Montague had slipped and fallen at work on Aug. 13, 1990, injuring her right shoulder. She returned to work on a modified work schedule recommended by her doctors, but again fell on Feb. 18, 1991, this time injuring her lower back. She returned to work under a new modified schedule but wasn’t able to sustain it and on April 30, 1991, she stopped working completely.
The bank denied Montague’s claim of long-term disability and informed her if she did not return to her regular duties by July 22, 1991, she would be treated as having abandoned her employment. The letter also indicated she could appeal the rejection of her long-term disability claim if she provided further medical documentation.
Montague said she had made two appointments, on July 12 and July 23, with specialists recommended by her family doctor and she would send reports from those two doctors to the bank. Despite this the bank terminated her employment on July 24 in a letter that made no reference to the two recent medical consultations. Montague successfully sued for her injuries under the Occupiers’ Liability Act and on appeal her request for damages for wrongful dismissal was also successful.
In considering the latest appeals, Justice S.T. Goudge of the Ontario Court of Appeal dismissed both the appeal and the cross appeal. The original trial judge, he said, had made proper rulings and considered the appropriate precedents throughout. She had found the bank acted precipitously and in bad faith and that Montague had done nothing to suggest she had abandoned her employment.
The judge had also been right, the justice ruled, in using the landmark Wallace v. United Grain Growers Ltd. and Bardal v. The Globe and Mail Ltd. cases in assessing reasonable damages, which ultimately were within the appropriate range.
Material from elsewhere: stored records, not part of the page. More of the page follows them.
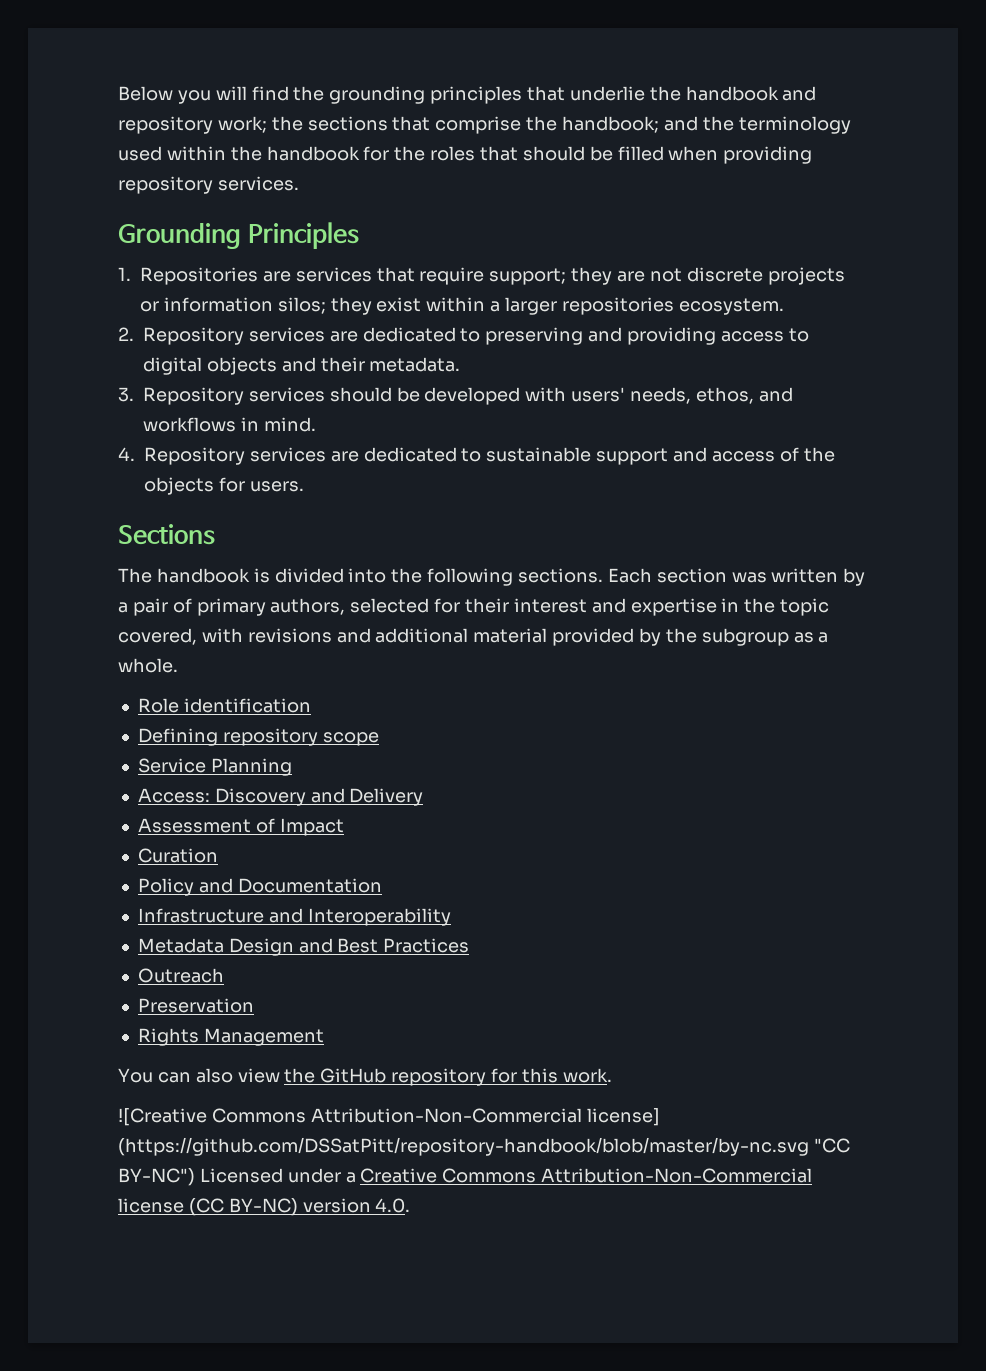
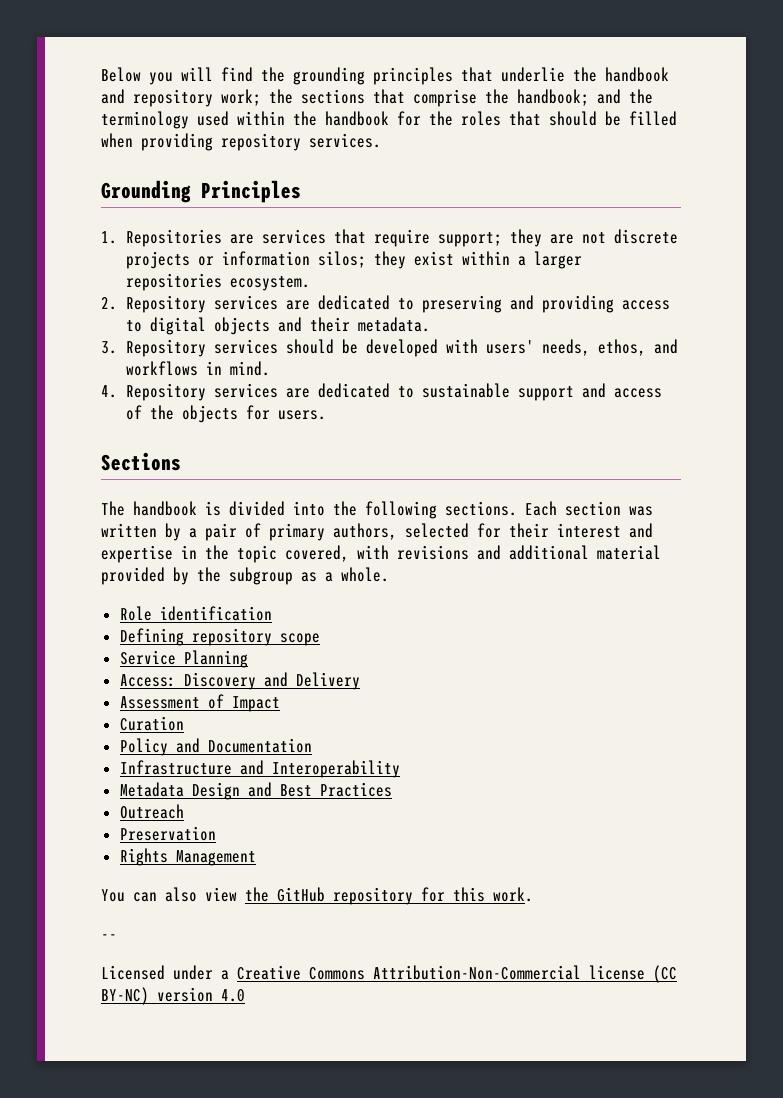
[118,1108,660,1126] [118,1137,850,1156] [118,1168,195,1186] ![Creative Commons Attribution-Non-Commercial license] (https://github.com/DSSatPitt/repository-handbook/blob/master/by-nc.svg "CC BY-NC") -> [101,934,117,940] -- //
[375,1198,411,1213] 4.0. -> [221,989,245,1002] 4.0

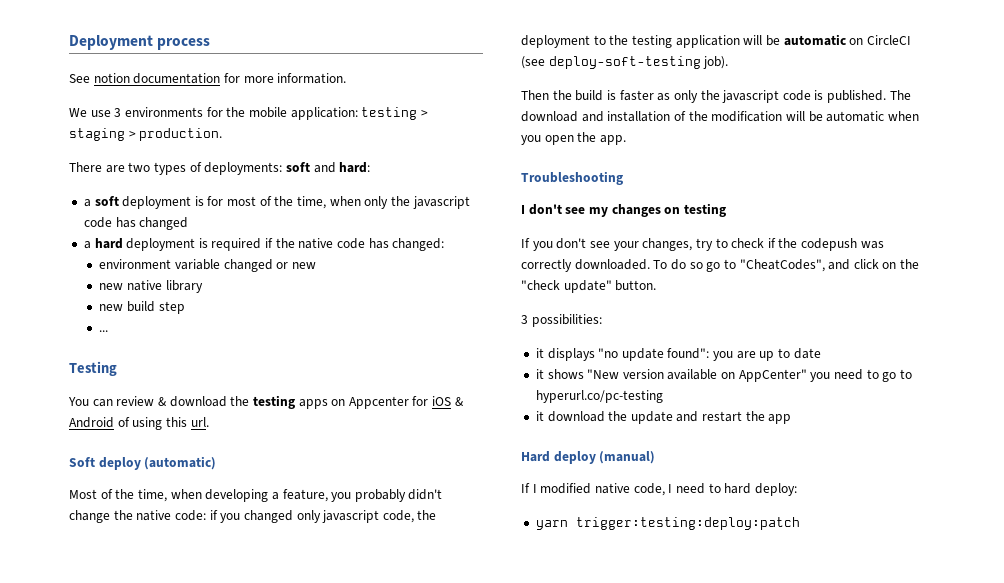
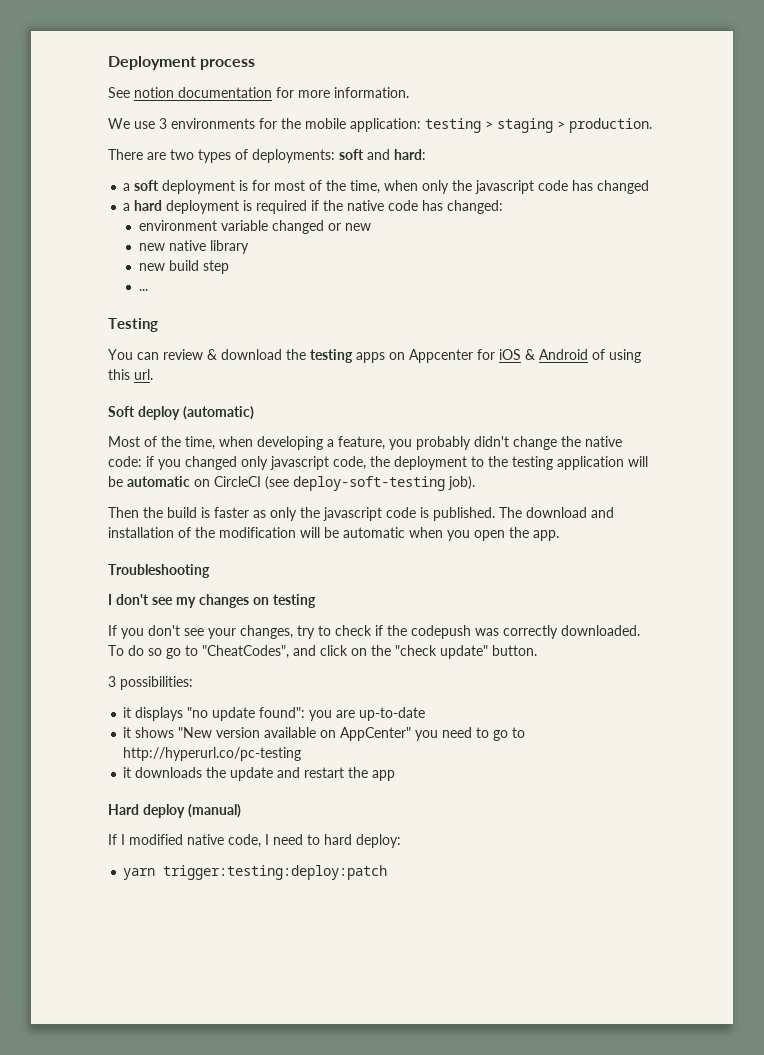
[759,348,821,361] up to date -> [359,707,426,721] up-to-date
[535,390,663,403] [535,411,605,422] hyperurl.co/pc-testing // it download -> [123,747,302,761] [123,767,203,778] http://hyperurl.co/pc-testing // it downloads

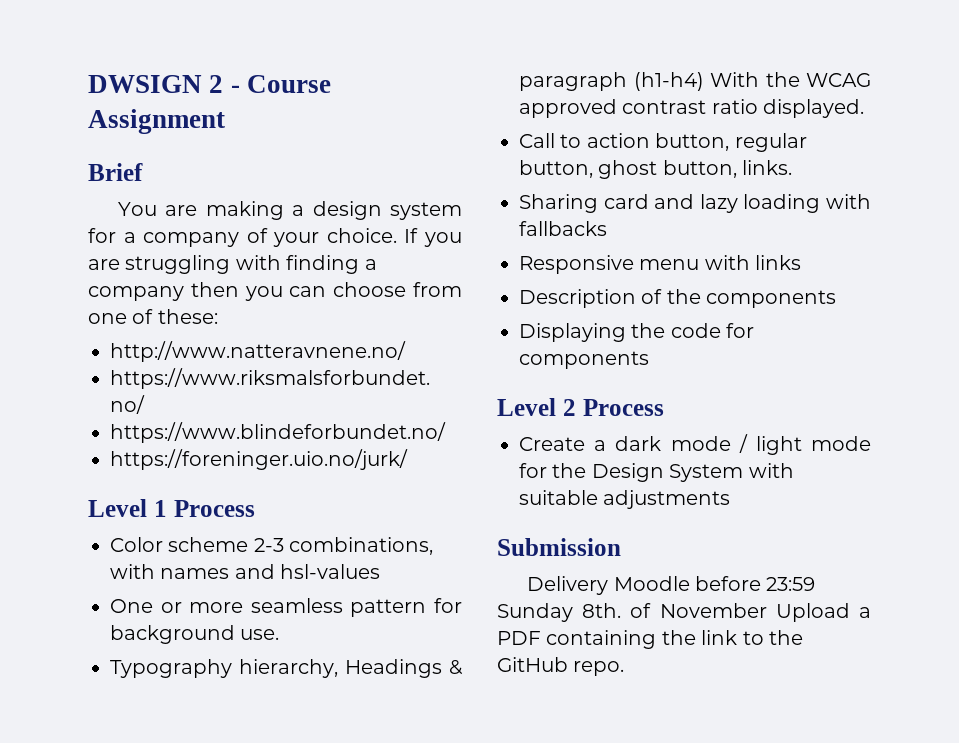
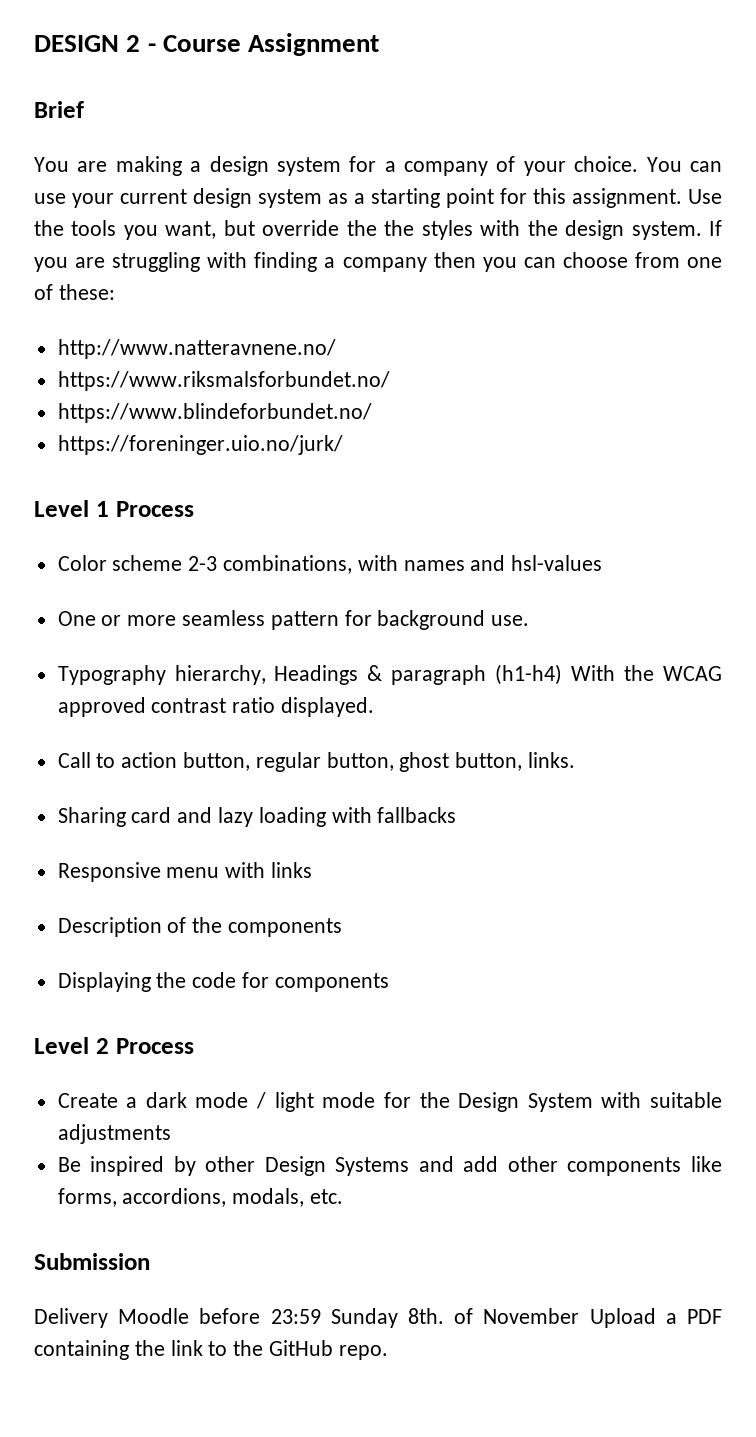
[88,75,202,93] DWSIGN -> [34,35,119,52] DESIGN
(397, 235) none -> [646,157,722,172] [34,188,722,208] [34,220,702,240] You can use your current design system as a starting point for this assignment. Use the tools you want, but override the the styles with the design system.
(731, 499) none -> [57,1156,722,1176] [57,1188,344,1207] // Be inspired by other Design Systems and add other components like forms, accordions, modals, etc.

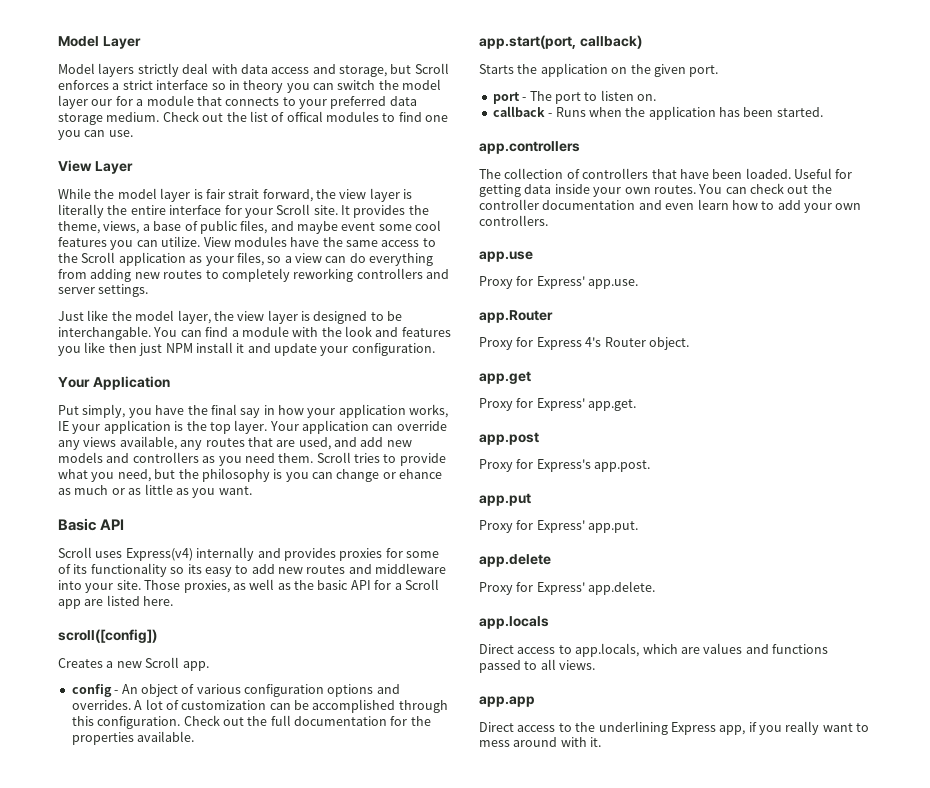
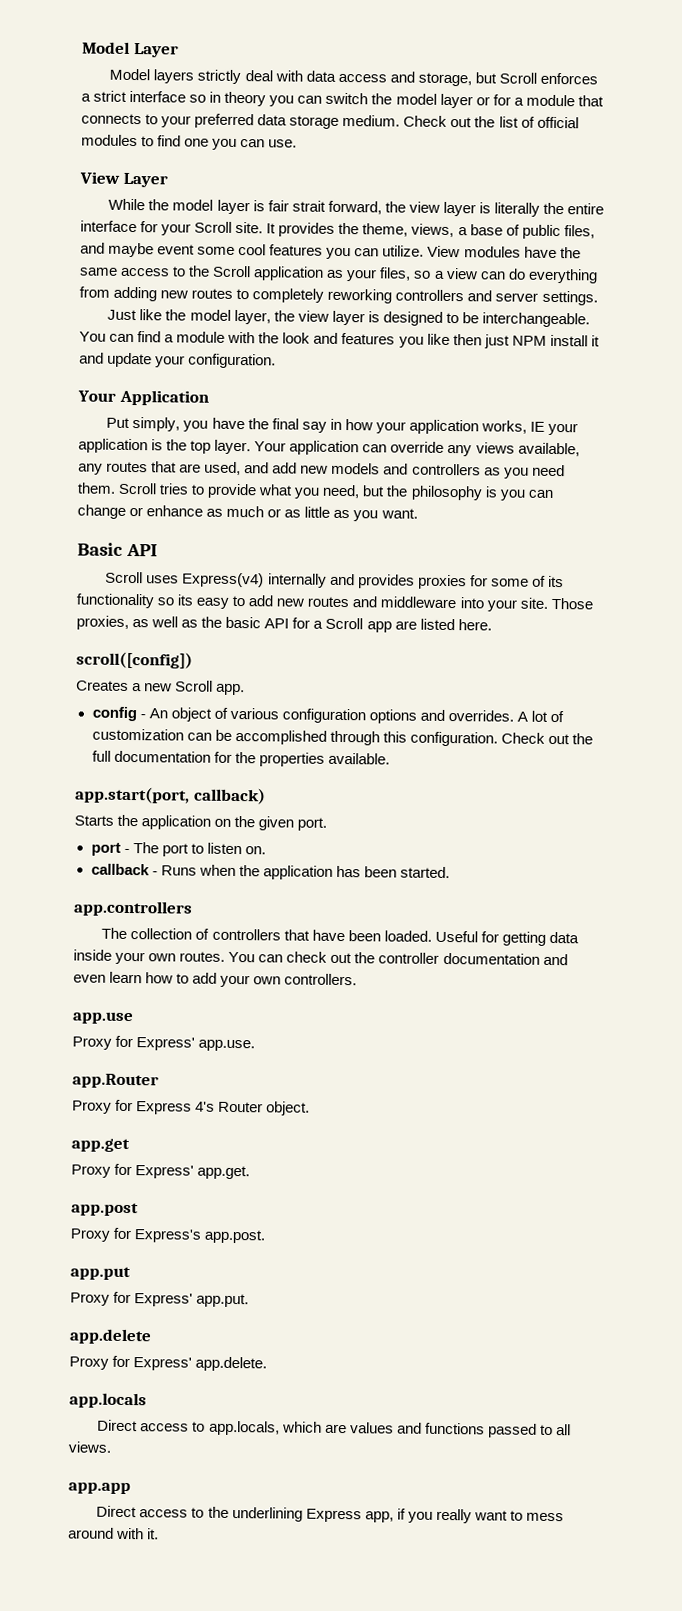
[91,99,113,106] our -> [475,96,490,106] or
[286,111,323,122] offical -> [536,116,579,129] official
[58,326,151,340] interchangable. -> [481,312,590,328] interchangeable.
[399,469,443,479] ehance -> [146,505,204,517] enhance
“Determining the period of reasonable notice is an art not a science,” Goudge quoted from another justice’s ruling: “An appeal court is not justified in interfering unless the figure arrived at by the trial judge is outside an acceptable range or unless, in arriving at the figure, the trial judge erred in principle or made an unreasonable finding of fact.”
On the matter of extra damages, “there was no malice or vindictiveness by the bank or its officials,” Goudge concluded. “The evidence does not sustain the conclusion that the Bank’s conduct constitutes a separately actionable wrong. Hence punitive damages were properly denied. Moreover, the absence of any separately actionable wrong puts an end to any entitlement to aggravated damages.”